The task → Lines of the data that contain the word "CROSS" are the ones to copy.

Dataset entries:
******

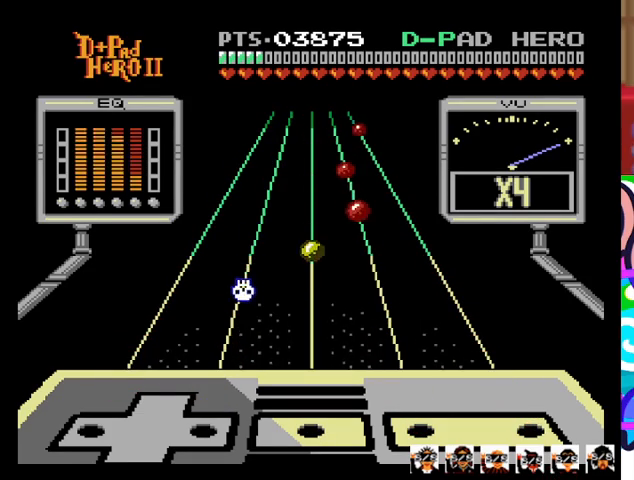
Gameplay with a controller (PlayStation layout); each line is a JSON object with the inputs held at the frame after it. "events" lists button and stick changes between this image and that frame as [ms after this image, input, new state], when the widget could be followed in between. Not read: left_stick right_stick.
{"buttons": [], "events": []}
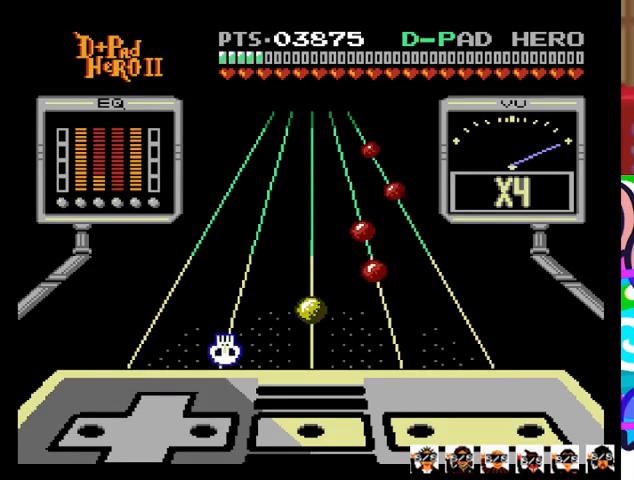
{"buttons": [], "events": []}
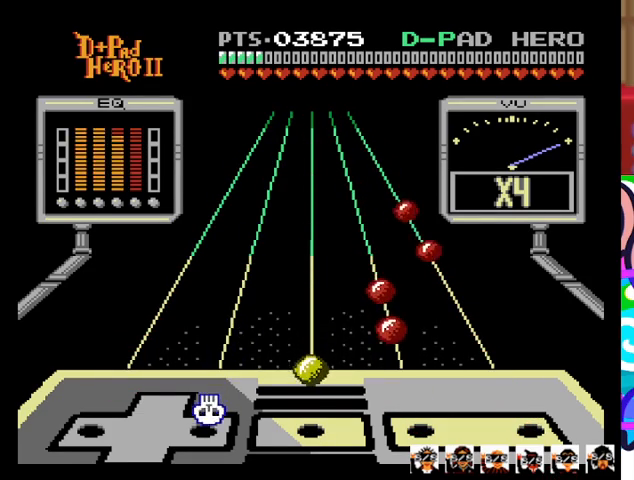
{"buttons": ["SQUARE"], "events": [[100, "DPAD_RIGHT", "down"], [200, "DPAD_RIGHT", "up"], [433, "SQUARE", "down"]]}
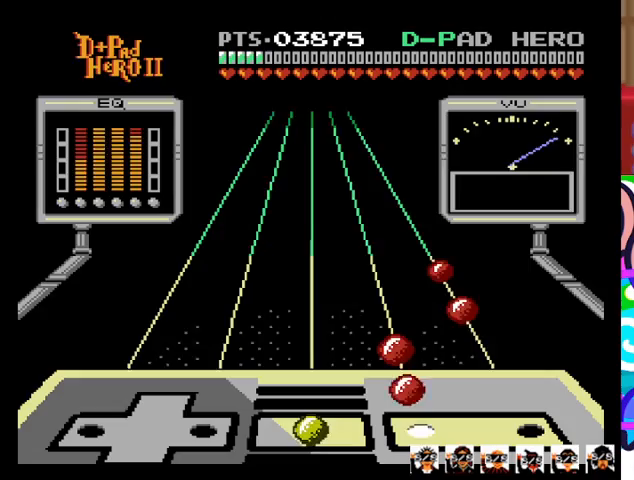
{"buttons": ["SQUARE"], "events": [[67, "SQUARE", "up"], [467, "SQUARE", "down"]]}
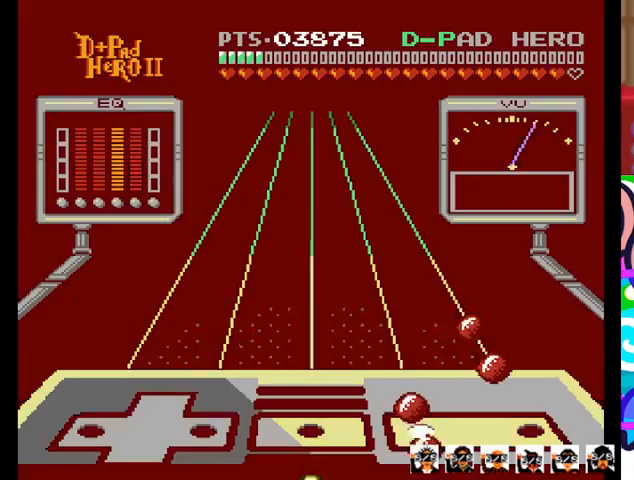
{"buttons": [], "events": [[133, "SQUARE", "up"], [333, "CROSS", "down"], [467, "CROSS", "up"]]}
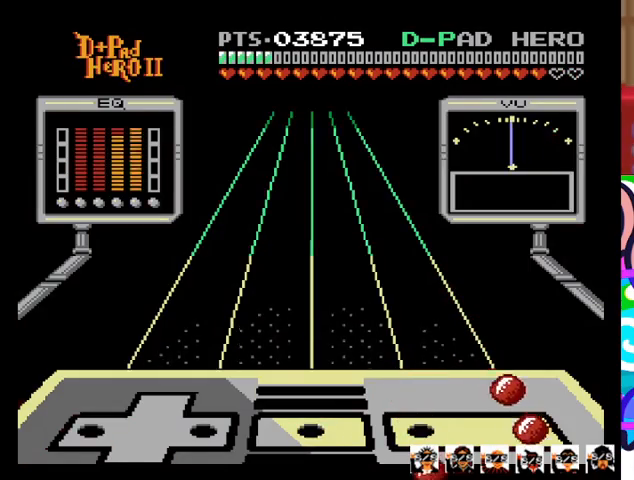
{"buttons": [], "events": [[300, "CROSS", "down"], [433, "CROSS", "up"]]}
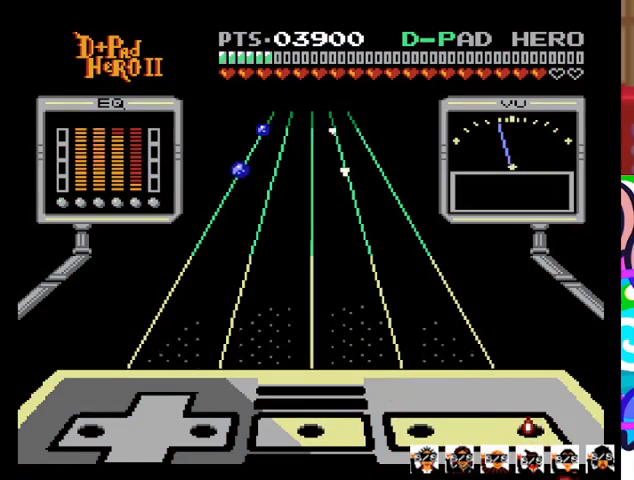
{"buttons": [], "events": []}
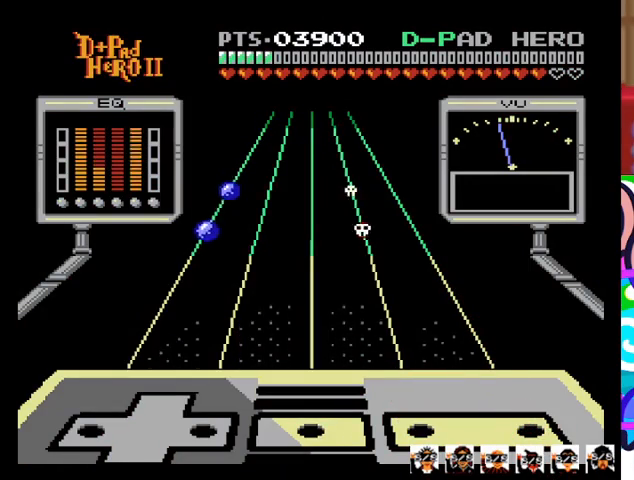
{"buttons": [], "events": []}
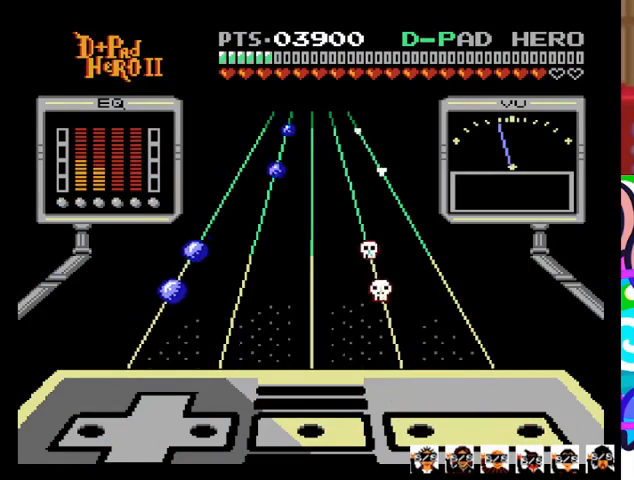
{"buttons": [], "events": []}
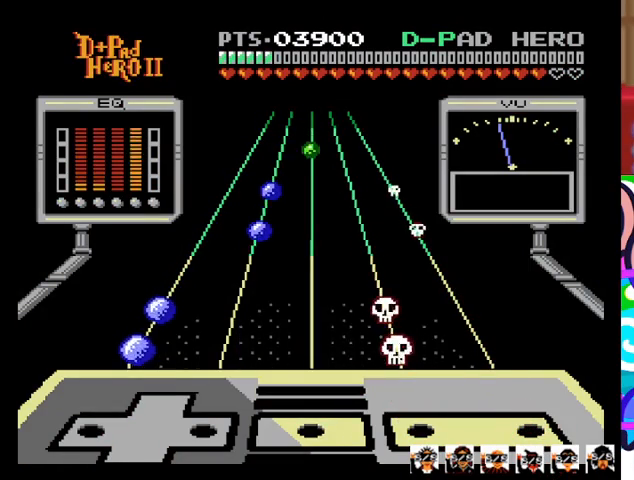
{"buttons": [], "events": []}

******

Exercise answer →
{"buttons": [], "events": [[133, "SQUARE", "up"], [333, "CROSS", "down"], [467, "CROSS", "up"]]}
{"buttons": [], "events": [[300, "CROSS", "down"], [433, "CROSS", "up"]]}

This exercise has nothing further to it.